Indeed, the great advantage of not caring where people went to college is not just that you can stop judging them (and yourself) by superficial measures, but that you can focus instead on what really matters. What matters is what you make of yourself. I think that's what we should tell kids. Their job isn't to get good grades so they can get into a good college, but to learn and do. And not just because that's more rewarding than worldly success. That will increasingly be the route to worldly success.

Notes

[1] Is what we measure worth measuring? I think so. You can get rich simply by being energetic and unscrupulous, but getting rich from a technology startup takes some amount of brains. It is just the kind of work the upper middle class values; it has about the same intellectual component as being a doctor.

[2] Actually, someone did, once. Mitch Kapor's wife Freada was in charge of HR at Lotus in the early years. (As he is at pains to point out, they did not become romantically involved till afterward.) At one point they worried Lotus was losing its startup edge and turning into a big company.
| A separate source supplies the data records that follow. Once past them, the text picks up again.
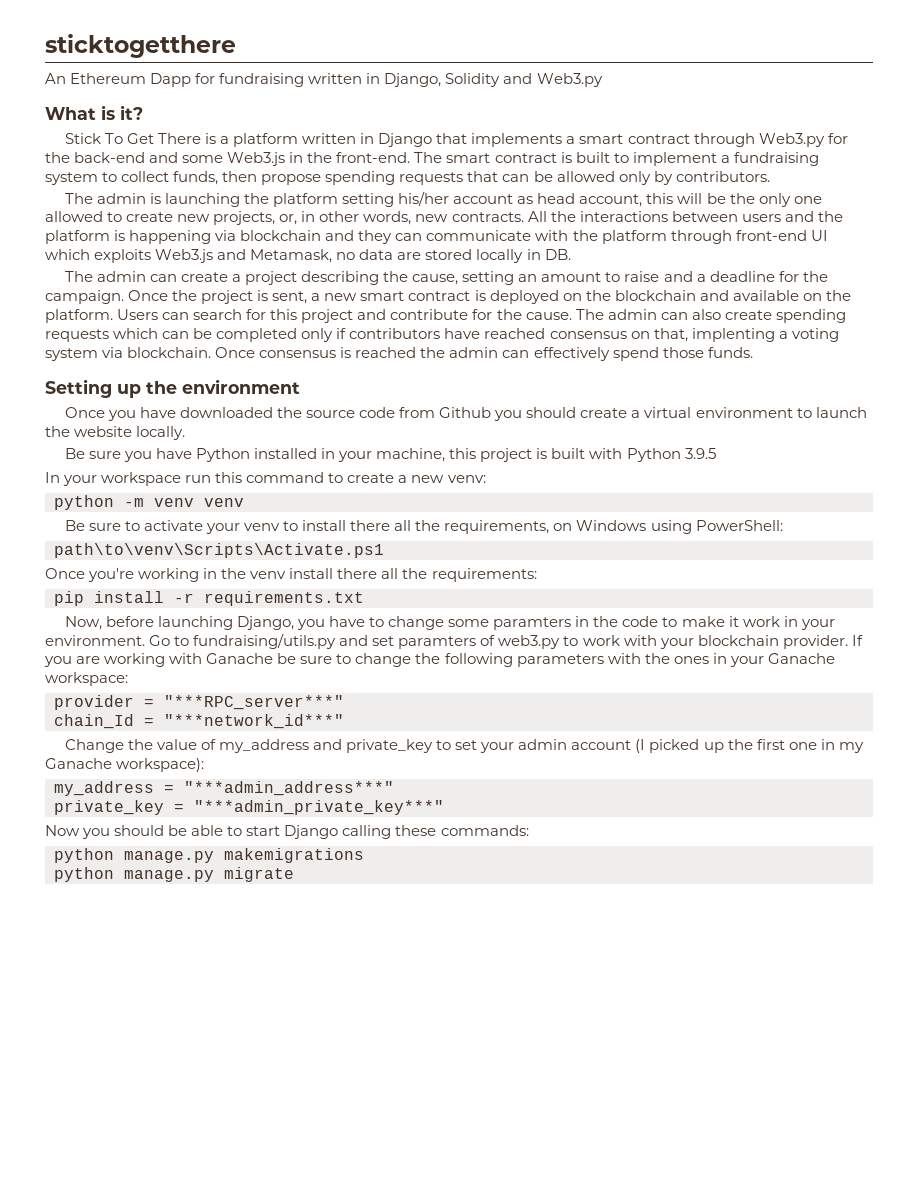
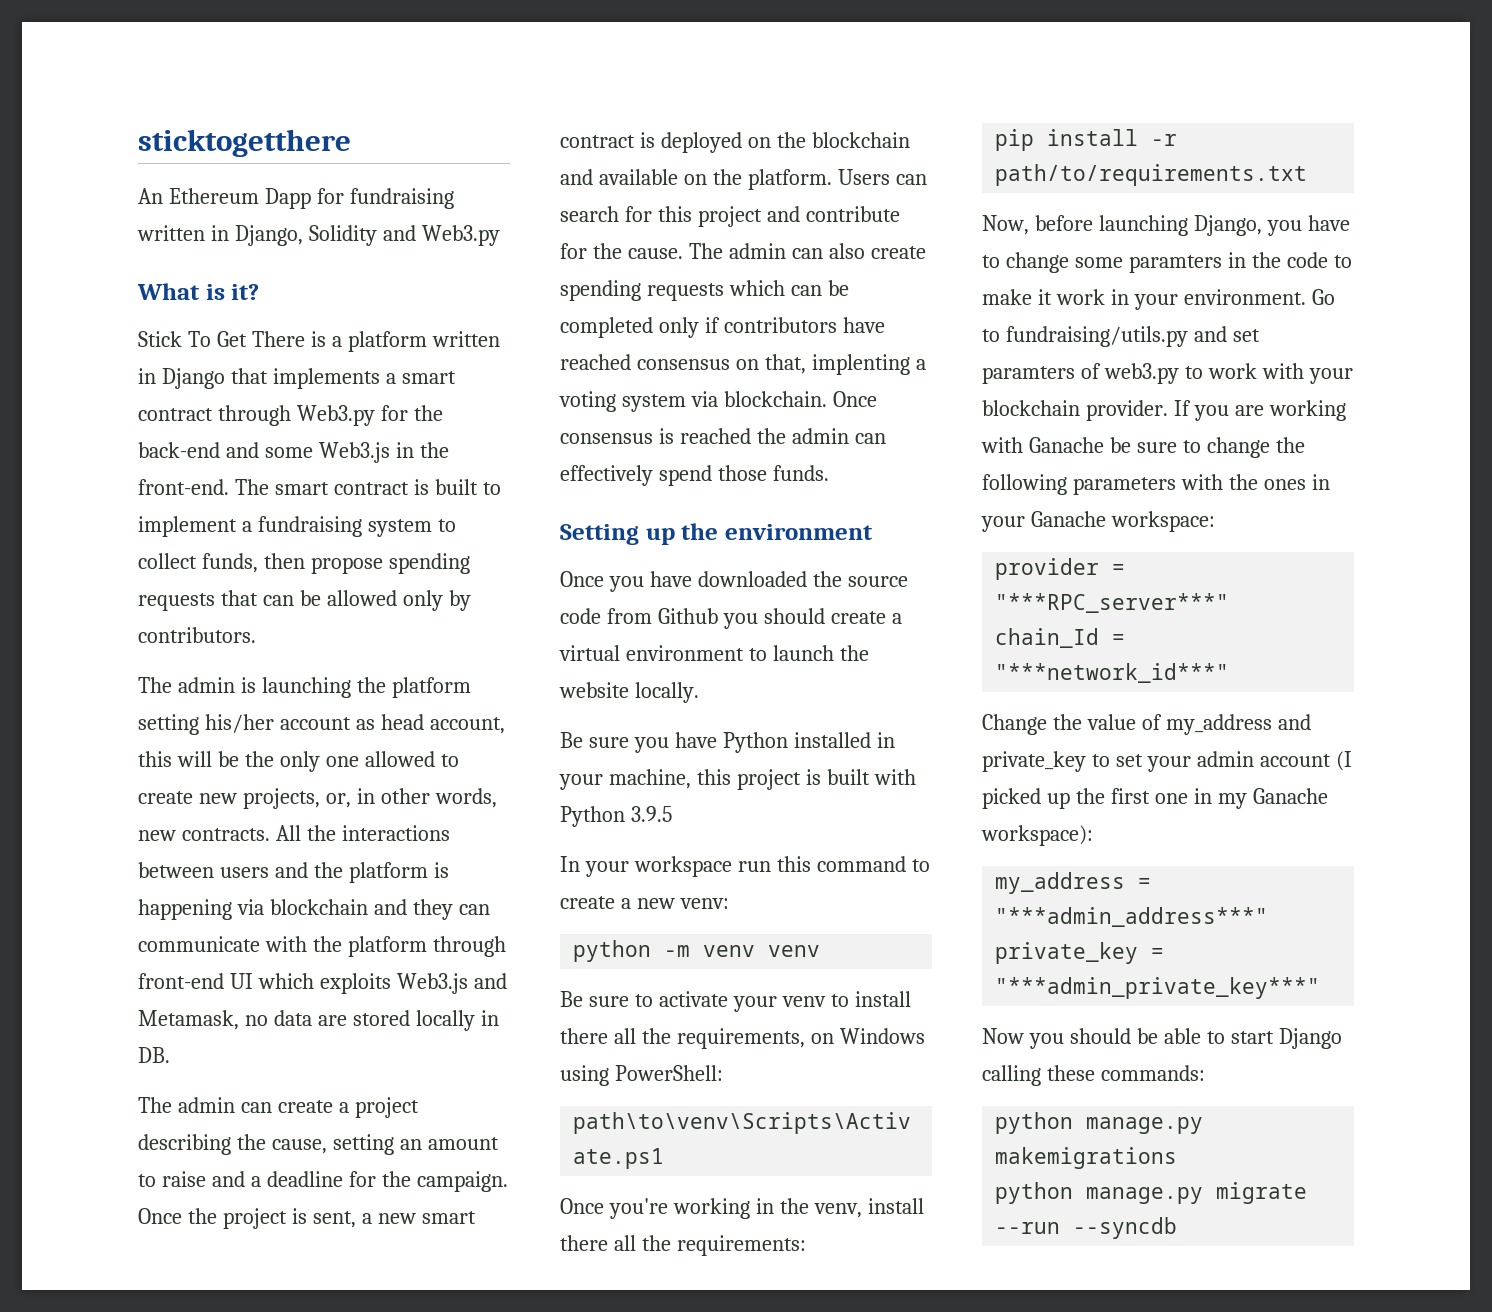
[250,571,287,579] venv -> [813,1203,862,1218] venv,
[204,591,364,606] requirements.txt -> [995,164,1308,186] path/to/requirements.txt
(294, 874) none -> [995,1217,1178,1239] --run --syncdb

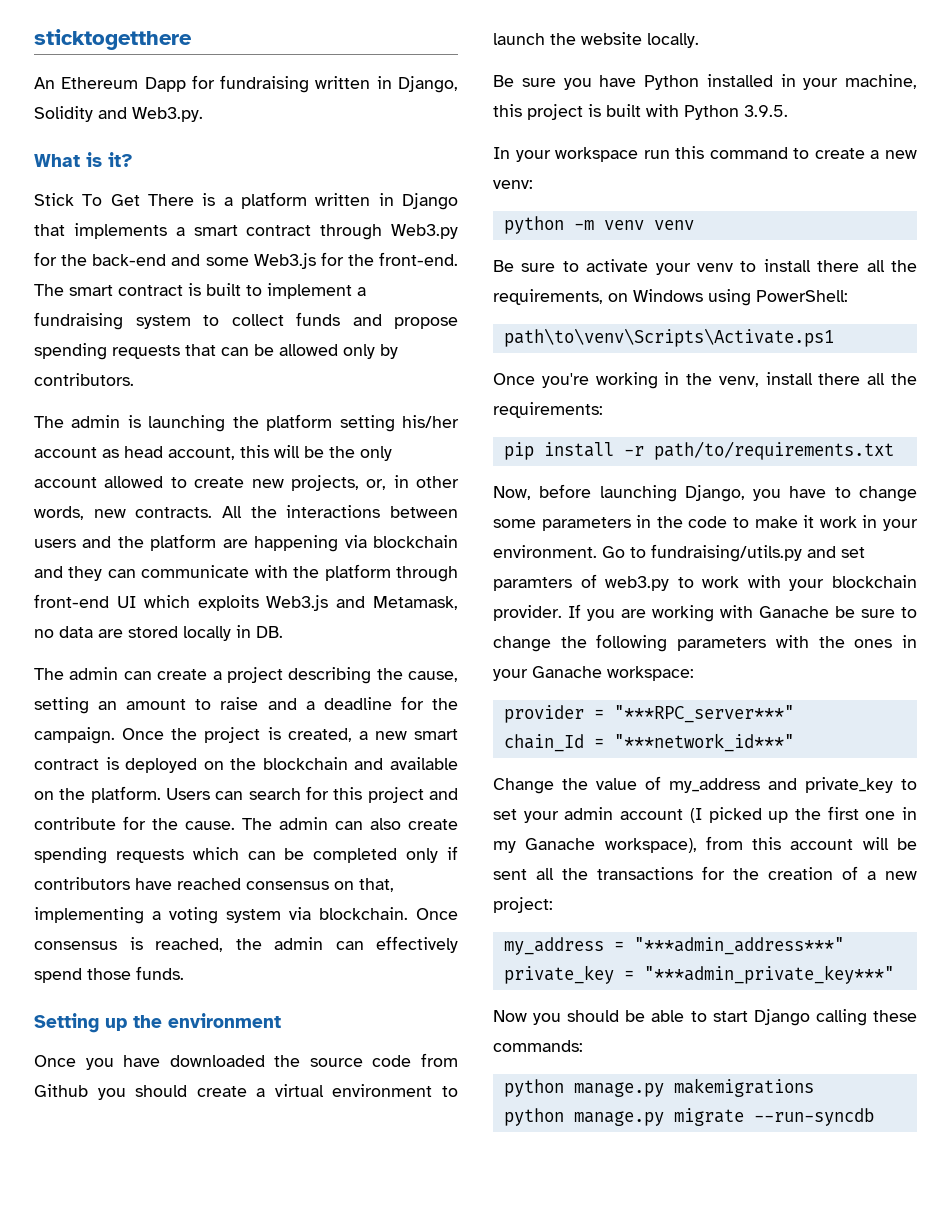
[421,225,500,246] Web3.py -> [132,107,203,122] Web3.py.
[395,442,414,458] in -> [320,252,344,266] for
[201,553,305,573] funds, then -> [296,312,382,326] funds and
[325,756,359,767] one -> [34,477,97,488] account
[433,862,449,878] is -> [222,539,248,548] are
[312,1211,356,1228] sent, -> [287,728,352,742] created,
[811,354,910,375] implenting -> [34,907,144,924] implementing
[679,428,751,444] reached -> [155,938,223,952] reached,
[630,806,672,822] 3.9.5 -> [744,105,788,117] 3.9.5.
[1128,255,1222,273] paramters -> [541,517,631,531] parameters
[981,825,1093,846] workspace): -> [604,836,917,853] [493,866,917,880] [493,897,553,913] workspace), from this account will be sent all the transactions for the creation of a new project:
[995,1217,1178,1239] --run --syncdb -> [753,1108,874,1126] --run-syncdb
So as an experiment she sent their recruiters the resumes of the first 40 employees, with identifying details changed. These were the people who had made Lotus into the star it was. Not one got an interview.

[3] The US News list? Surely no one trusts that. Even if the statistics they consider are useful, how do they decide on the relative weights? The reason the US News list is meaningful is precisely because they are so intellectually dishonest in that respect. There is no external source they can use to calibrate the weighting of the statistics they use; if there were, we could just use that instead. What they must do is adjust the weights till the top schools are the usual suspects in about the right order. So in effect what the US News list tells us is what the editors think the top schools are, which is probably not far from the conventional wisdom on the matter. The amusing thing is, because some schools work hard to game the system, the editors will have to keep tweaking their algorithm to get the rankings they want.

[4] Possible doesn't mean easy, of course. A smart student at a party school will inevitably be something of an outcast, just as he or she would be in most high schools.